B'Tselem’in raporuna göre, İsrail hapishanelerinde tutulan Filistinlilere yönelik keyfi şiddet eylemleri, cinsel saldırı, aşağılama ve küçük düşürme, kasıtlı aç bırakma, uykusuz bırakma, hijyenik olmayan koşullar, dini ibadetlerin yasaklanması ve tıbbi tedavi gibi hak ihlalleri 7 Ekim sonrasında rutin haline geldi.
İsrail’in önde gelen insan hakları kuruluşlarından B'Tselem, Filistinli mahkumların İsrail hapishanelerinde sistematik işkenceye maruz kaldığını belirten yeni bir rapor yayınladı.
"Cehenneme hoş geldiniz" başlıklı rapor, geçtiğimiz aylarda serbest bırakılan Filistinli mahkumların ifadelerine dayanarak, hapishanelerdeki koşulların son derece kötüleştiğini ortaya koyuyor.
Raporda, 7 Ekim 2023’ten bu yana İsrail hapishanelerinde Filistinli mahkumlara yapılan insanlık dışı muameleler yer alıyor.

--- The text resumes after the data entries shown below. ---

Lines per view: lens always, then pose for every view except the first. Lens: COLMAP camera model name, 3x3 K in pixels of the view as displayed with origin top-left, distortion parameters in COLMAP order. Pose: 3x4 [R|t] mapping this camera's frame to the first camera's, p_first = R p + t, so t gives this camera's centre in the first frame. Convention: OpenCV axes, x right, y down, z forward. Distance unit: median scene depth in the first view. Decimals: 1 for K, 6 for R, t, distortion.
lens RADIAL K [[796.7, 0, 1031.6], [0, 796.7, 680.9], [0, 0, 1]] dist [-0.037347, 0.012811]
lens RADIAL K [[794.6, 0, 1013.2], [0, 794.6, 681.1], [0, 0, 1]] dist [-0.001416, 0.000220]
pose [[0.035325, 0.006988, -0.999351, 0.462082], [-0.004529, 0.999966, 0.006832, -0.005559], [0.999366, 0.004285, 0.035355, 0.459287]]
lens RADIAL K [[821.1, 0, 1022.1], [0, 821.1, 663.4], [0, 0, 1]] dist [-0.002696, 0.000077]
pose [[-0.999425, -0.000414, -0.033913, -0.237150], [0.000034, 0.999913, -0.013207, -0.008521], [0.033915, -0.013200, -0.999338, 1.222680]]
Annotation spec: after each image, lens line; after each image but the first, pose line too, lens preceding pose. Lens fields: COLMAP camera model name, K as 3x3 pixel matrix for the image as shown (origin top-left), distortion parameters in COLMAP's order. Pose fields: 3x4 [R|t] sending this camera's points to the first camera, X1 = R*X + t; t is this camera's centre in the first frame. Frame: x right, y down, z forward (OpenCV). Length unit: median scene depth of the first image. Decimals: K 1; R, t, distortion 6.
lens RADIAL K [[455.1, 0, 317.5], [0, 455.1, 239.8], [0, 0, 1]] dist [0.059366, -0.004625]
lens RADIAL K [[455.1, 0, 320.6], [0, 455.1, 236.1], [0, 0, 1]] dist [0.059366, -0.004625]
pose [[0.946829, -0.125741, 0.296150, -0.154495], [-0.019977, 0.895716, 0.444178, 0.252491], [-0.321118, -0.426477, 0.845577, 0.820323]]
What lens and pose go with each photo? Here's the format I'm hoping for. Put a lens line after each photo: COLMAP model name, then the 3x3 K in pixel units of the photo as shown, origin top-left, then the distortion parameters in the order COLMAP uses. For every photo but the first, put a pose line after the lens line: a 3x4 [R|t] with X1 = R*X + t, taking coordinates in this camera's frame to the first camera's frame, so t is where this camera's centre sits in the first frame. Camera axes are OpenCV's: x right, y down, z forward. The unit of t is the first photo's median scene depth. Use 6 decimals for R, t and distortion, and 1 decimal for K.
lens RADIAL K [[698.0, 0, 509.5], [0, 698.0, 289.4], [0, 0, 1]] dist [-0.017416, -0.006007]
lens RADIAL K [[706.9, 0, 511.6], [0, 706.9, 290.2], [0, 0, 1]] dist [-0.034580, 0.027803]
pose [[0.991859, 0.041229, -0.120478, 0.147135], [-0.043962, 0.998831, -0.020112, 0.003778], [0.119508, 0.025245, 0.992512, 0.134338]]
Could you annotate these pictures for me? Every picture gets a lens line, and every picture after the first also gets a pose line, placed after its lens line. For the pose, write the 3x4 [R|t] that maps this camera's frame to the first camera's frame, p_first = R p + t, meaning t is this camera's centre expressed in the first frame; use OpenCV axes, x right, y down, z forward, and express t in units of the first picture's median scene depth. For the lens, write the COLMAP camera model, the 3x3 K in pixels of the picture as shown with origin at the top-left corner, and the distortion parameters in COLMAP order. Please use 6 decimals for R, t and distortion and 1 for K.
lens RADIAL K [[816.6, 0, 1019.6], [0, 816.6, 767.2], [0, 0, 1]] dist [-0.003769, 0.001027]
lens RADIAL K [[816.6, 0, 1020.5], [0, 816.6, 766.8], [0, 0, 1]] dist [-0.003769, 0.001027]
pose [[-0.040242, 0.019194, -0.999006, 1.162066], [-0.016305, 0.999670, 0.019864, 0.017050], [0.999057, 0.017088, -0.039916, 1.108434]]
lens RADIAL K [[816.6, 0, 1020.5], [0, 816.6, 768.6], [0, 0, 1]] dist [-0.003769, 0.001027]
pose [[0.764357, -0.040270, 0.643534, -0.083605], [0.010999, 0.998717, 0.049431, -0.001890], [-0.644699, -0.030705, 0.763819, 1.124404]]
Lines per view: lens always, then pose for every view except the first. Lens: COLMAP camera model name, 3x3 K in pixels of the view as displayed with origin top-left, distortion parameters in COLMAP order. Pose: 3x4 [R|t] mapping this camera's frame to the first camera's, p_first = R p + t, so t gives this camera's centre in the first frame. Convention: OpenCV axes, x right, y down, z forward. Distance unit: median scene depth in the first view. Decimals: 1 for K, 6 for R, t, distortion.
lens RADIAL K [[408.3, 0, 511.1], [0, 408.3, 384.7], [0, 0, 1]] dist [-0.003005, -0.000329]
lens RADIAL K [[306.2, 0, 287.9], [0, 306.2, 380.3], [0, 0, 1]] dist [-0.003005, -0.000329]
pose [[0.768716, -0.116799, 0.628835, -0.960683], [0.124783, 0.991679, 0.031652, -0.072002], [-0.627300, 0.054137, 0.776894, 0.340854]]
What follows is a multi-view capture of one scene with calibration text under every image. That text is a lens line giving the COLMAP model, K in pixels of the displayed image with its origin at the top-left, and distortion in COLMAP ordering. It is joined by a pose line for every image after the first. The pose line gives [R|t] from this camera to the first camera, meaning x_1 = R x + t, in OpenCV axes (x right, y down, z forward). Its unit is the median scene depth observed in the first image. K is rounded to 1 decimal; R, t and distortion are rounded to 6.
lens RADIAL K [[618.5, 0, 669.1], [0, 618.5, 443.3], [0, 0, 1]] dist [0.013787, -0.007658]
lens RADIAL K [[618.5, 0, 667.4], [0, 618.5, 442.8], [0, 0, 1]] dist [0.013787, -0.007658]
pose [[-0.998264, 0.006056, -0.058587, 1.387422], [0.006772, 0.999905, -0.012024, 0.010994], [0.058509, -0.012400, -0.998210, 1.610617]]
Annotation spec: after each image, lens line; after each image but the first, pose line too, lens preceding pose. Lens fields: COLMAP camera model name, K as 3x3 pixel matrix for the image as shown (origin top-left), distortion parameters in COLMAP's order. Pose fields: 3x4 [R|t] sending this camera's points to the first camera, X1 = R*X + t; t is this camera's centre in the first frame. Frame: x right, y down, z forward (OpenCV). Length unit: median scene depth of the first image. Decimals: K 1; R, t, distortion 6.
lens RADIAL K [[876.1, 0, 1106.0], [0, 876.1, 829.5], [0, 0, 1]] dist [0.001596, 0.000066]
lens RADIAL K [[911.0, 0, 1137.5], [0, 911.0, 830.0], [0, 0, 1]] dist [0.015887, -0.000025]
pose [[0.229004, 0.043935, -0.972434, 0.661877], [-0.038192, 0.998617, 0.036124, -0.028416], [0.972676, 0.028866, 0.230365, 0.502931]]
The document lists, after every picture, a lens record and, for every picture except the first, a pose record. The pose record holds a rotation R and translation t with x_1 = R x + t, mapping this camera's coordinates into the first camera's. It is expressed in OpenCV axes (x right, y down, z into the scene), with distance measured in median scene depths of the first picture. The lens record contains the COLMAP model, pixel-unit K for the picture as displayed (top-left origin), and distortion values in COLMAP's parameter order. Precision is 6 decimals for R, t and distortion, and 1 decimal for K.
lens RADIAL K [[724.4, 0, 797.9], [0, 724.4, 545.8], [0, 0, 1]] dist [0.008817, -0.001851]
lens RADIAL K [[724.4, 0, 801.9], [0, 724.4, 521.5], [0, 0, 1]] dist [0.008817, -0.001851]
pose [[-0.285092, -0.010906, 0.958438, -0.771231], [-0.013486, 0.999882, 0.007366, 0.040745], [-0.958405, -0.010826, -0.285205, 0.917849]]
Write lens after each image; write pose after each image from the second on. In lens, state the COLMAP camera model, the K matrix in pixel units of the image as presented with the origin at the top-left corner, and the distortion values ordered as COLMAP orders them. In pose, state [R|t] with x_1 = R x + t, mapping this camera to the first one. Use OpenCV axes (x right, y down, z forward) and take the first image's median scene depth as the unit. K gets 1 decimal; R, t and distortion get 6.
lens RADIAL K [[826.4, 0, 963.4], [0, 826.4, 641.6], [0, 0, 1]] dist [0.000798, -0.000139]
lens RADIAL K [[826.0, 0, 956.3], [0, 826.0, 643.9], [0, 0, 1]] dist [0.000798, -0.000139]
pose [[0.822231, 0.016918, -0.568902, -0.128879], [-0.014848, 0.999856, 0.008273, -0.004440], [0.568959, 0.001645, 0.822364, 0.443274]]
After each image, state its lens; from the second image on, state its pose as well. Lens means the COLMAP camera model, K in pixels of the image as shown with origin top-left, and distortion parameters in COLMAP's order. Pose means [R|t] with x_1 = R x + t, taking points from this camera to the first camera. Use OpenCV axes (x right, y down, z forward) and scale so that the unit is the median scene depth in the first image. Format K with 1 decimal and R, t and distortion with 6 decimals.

B’Tselem’in raporunda yer alan 55 mahkumun 30’u Batı Şerialı, 21’i Gazze Şeridi’nde ve 4’ü ise İsrail vatandaşı.
Raporda mahkumların sık sık keyfi şiddet eylemleri, cinsel saldırı, aşağılama ve küçük düşürme, kasıtlı aç bırakma, hijyenik olmayan koşullar, uykusuz bırakma, dini ibadetlerin yasaklanması gibi hak ihlallerine maruz kaldığı anlatılıyor.
Ayrıca mahkumların tüm ortak ve kişisel eşyalara el koyduğu belirtilen rapora göre İsrail mahkumlara yeterli tıbbi tedavi de uygulamıyor.
B'Tselem’a göre İsrail Ulusal Güvenlik Bakanı Itamar Ben Gvir'in liderliğinde, cezaevlerindeki insanlık dışı uygulamalar meşrulaşmış durumda. Gvir'in 18 Ekim 2023'te ilan ettiği olağanüstü hal Filistinli mahkumların zaten zor olan yaşam koşullarını daha da dayanılmaz hale getirdi.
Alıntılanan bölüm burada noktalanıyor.